Одновременно ответ оказывается более запутанным, чем может показаться. «Мир – актер», утверждает Шубинский и характеризует участников этой связи способностью перевоплощаться. Важно отметить при этом, что значительное количество литературных имен, введенных Аронзоном в контекст своей поэзии, – имена героев драматических произведений, и в первую очередь – Шекспира, устами своего героя Жака утверждавшего, что «весь мир – театр, / В нем женщины, мужчины – все актеры»[508]. Даже имена Горацио, Офелии, Джульетты из рассмотренного сонета-обращения к Альтшулеру – яркое тому подтверждение (к слову, упомянутый там же Пилад, герой «Орестеи» Эсхила, выступает другом-наставником Ореста и в этом амплуа ментора сопоставим с Горацио из шекспировского «Гамлета»[509]). Все же мир Аронзона театрализован и содержит многое от условности именно театральной, не гонящейся за правдоподобием. Но участие в этом «мире-театре» лирического героя – автоперсонажа Аронзона не предполагает роли: оставаясь зрителем, он выступает режиссером-демиургом, как называнием, так и углом зрения, ракурсом взгляда диктующим положения своим героям – связи между ними, связи между ними и собой, в значительной степени вытесняемым, вытесняющимся из игры, из зрелища – театра. В любом случае центральная фигура поэтического мира Аронзона – не полноправный участник разворачивающегося действа, не герой в полном смысле этого литературоведческого термина. Оттого он лишь с трудом поддается идентификации, как и сам туманно самоидентифицируется; он тяготеет к тому, чтобы так и остаться неназванным: «обзову живое разно / и умру никак не назван» (1965, № 32). Сложность отождествления автоперсонажа с кем или чем-либо возрастает вследствие его самоумаления, о котором говорилось в предыдущей главе работы. Не исключено, что мир Аронзона предстает столь отстраненным, отделенным от центрального героя вследствие фрустрации[510], которая подчиняет мир себе и исходит из него в виде своеобразной смеховой стихии. Роль поэта – подметить смешное и печальное, их связь и взаимодействие в окружающем.

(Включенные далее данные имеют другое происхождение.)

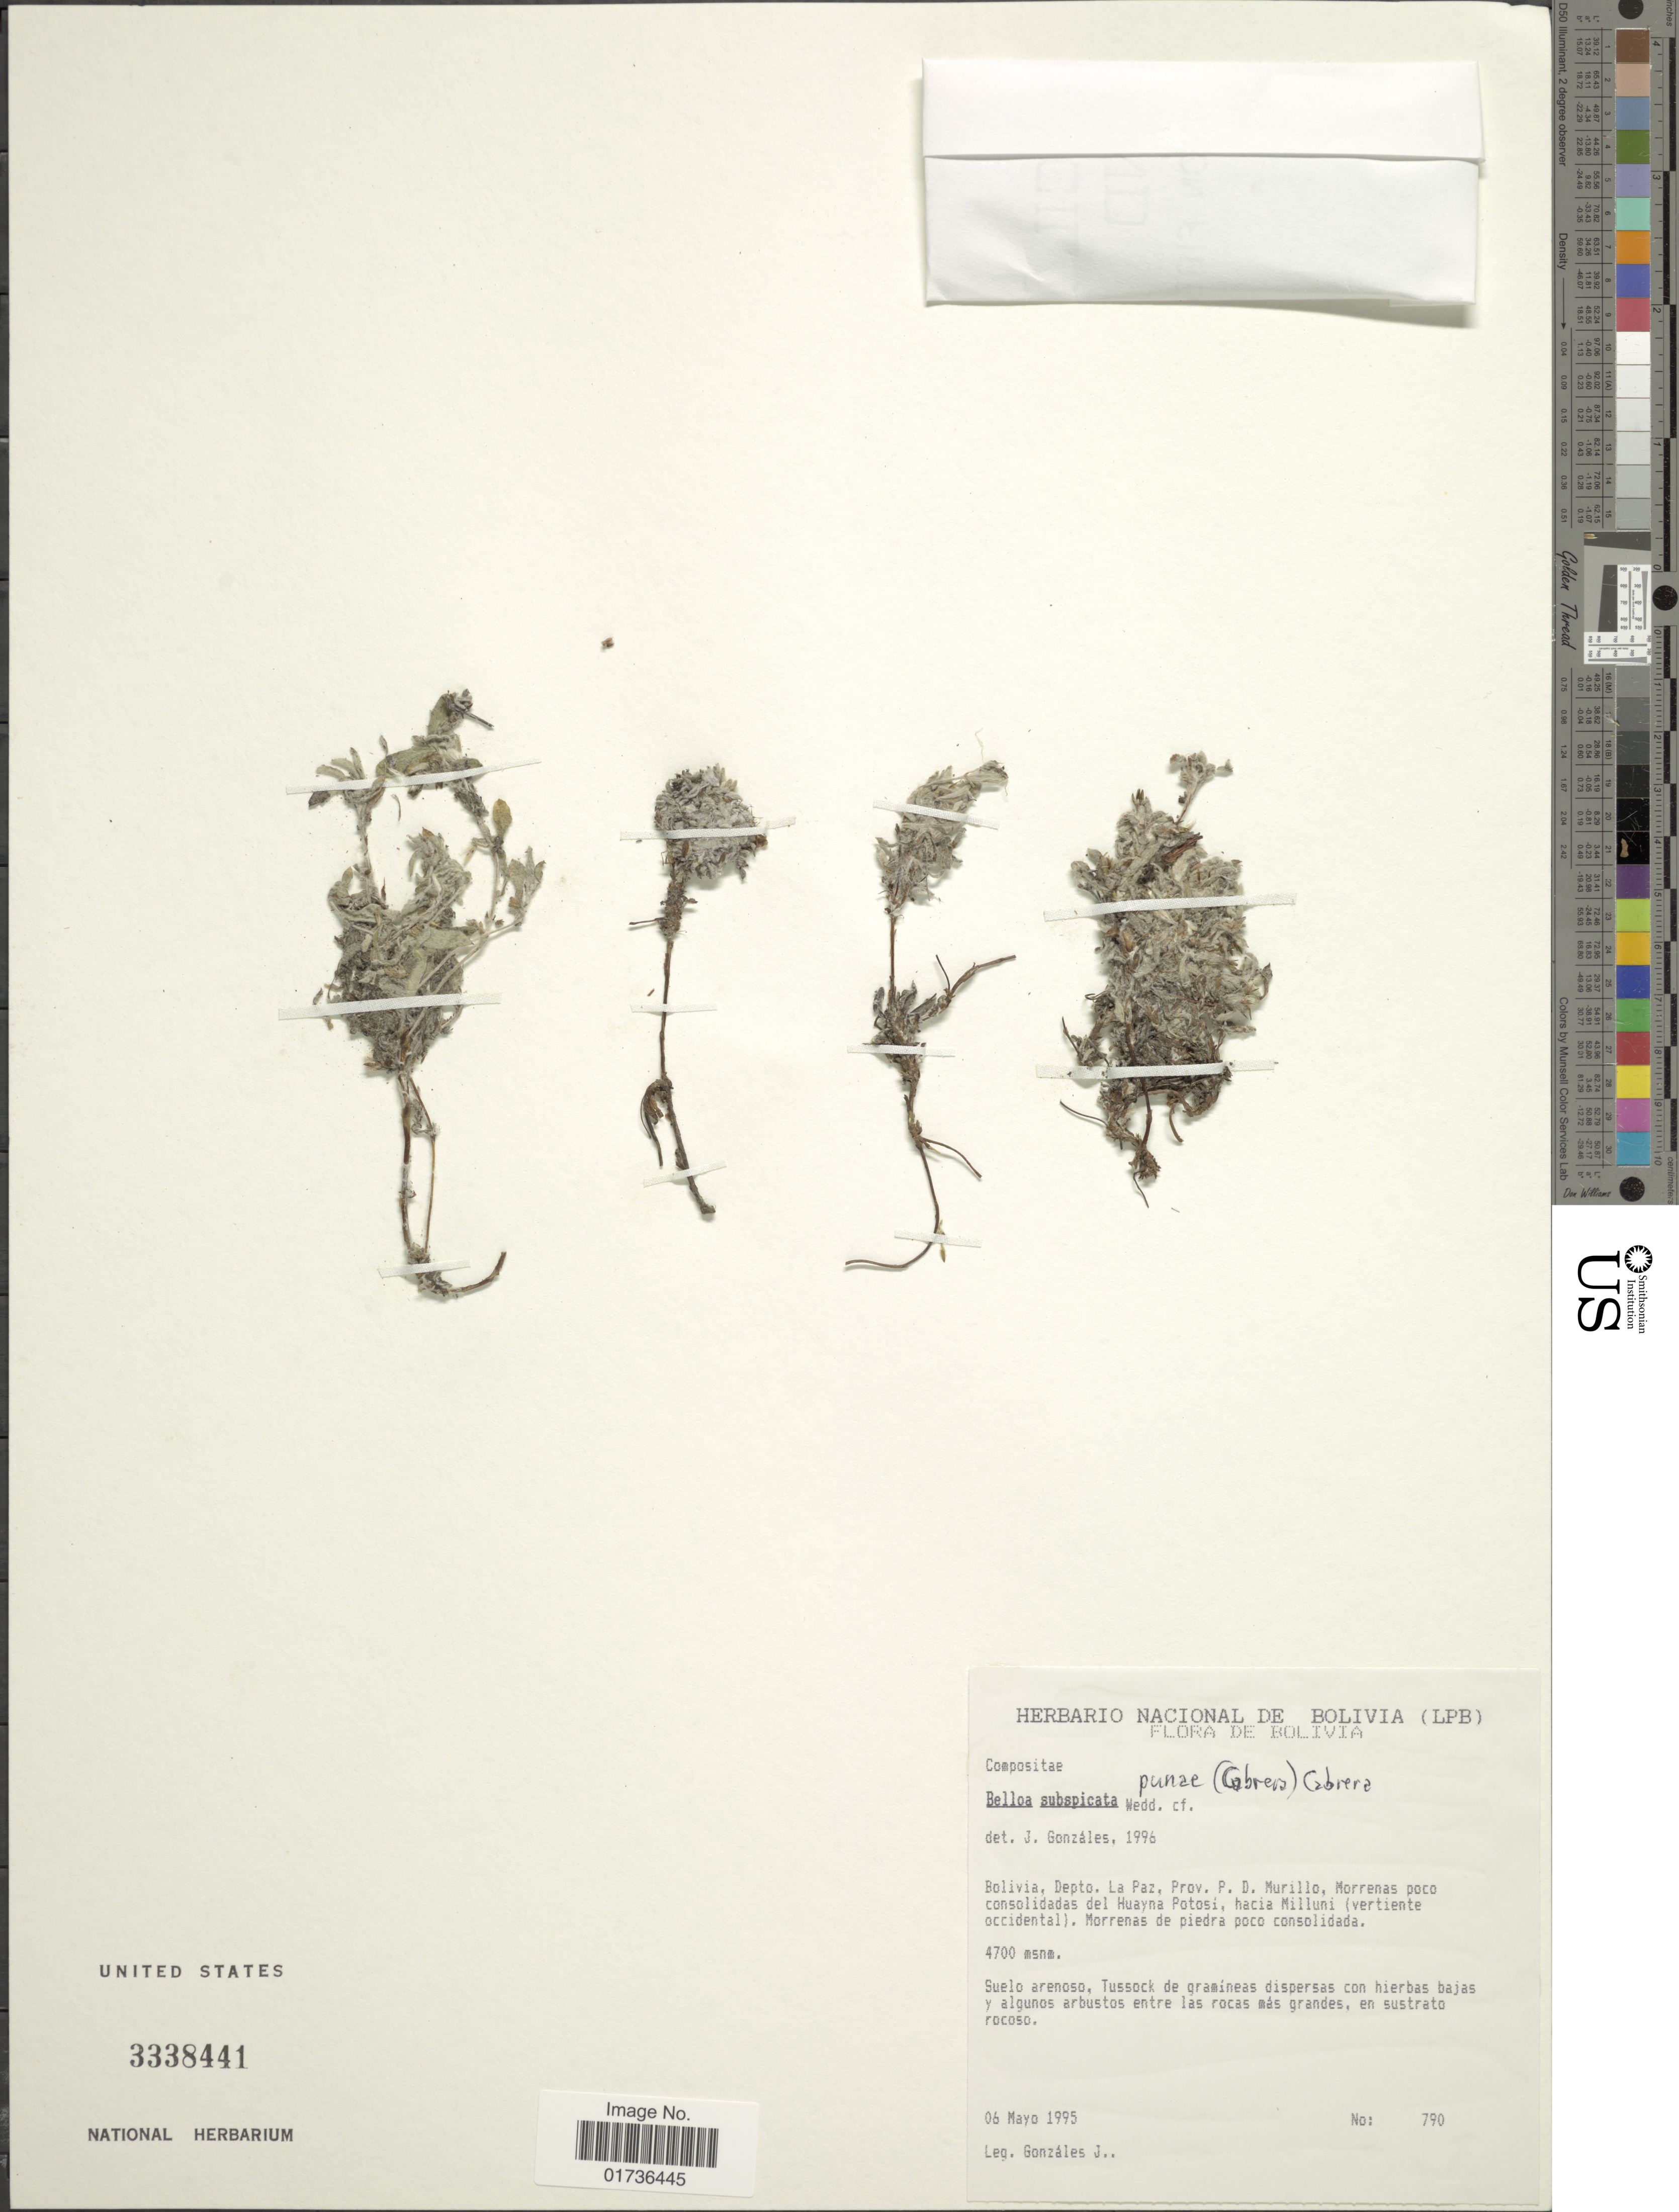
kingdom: Plantae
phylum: Tracheophyta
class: Magnoliopsida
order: Asterales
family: Asteraceae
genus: Mniodes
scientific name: Mniodes subspicata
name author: (Wedd.) S.E. Freire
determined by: Dillon, M. O.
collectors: J. Gonzales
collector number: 790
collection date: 1995-05-06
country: Bolivia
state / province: La Paz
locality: Depto. La Paz, Prov. P.D. Murillo, Morrenas poco consolidadas del Huayna Potosí, hacia Milluni (vertiente occidental) Morrenas de piedra poco consolidada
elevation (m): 4700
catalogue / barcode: US 3338441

Смешными, комичными могут, в частности, быть многоликость, многоименность (они и превращаются нередко в карнавал, «маскерад» – насмешливый и манерный), тогда как пустота и молчание в основном вызывают тоску по их недостижимости здесь, в материальном мире.
«Неназванность» – так предрекает автоперсонаж свою участь, угадывая в засмертной безымянности собственное пребывание «Богом в Боге»[511] (недаром он «возводит себя в сан Бога»). У Аронзона «безликость» Бога («Только сам Он без лица») – почти то же, что и его собственная «безымянность». В этом мы вновь видим почти мистическую взаимосвязь лица/Лика и имени: если эту связь помыслить прямой, то отсутствие лица-внешности приводит к вынужденному отказу от имени-слова. Будучи не имеющим «внешности» отражением Бога, не имеющего «внешности», «всё» вступает с самим собой в отношения двойничества, тая и обнаруживая новые и новые маски и бесконечно находя сходства с главным Оригиналом, что ведет только к увеличению сущностей и созданию все бо́льших помех для единства. Стихотворение «И мне случалось видеть блеск…» (1969, № 130) заканчивается грустной констатацией безысходности узнавания в каждом новом встречном Бога:
Столь одиноко думать, что,
смотря в окно с тоской,
– Там тоже Ты. В чужом пальто.
Совсем-совсем другой.
Союз «тоже» в предпоследней строке указывает на множественность подобий, в которых нет подлинной реальности. У Аронзона это основание для комического и глубоко драматического взгляда на мир, и поэт два этих ракурса нередко объединяет.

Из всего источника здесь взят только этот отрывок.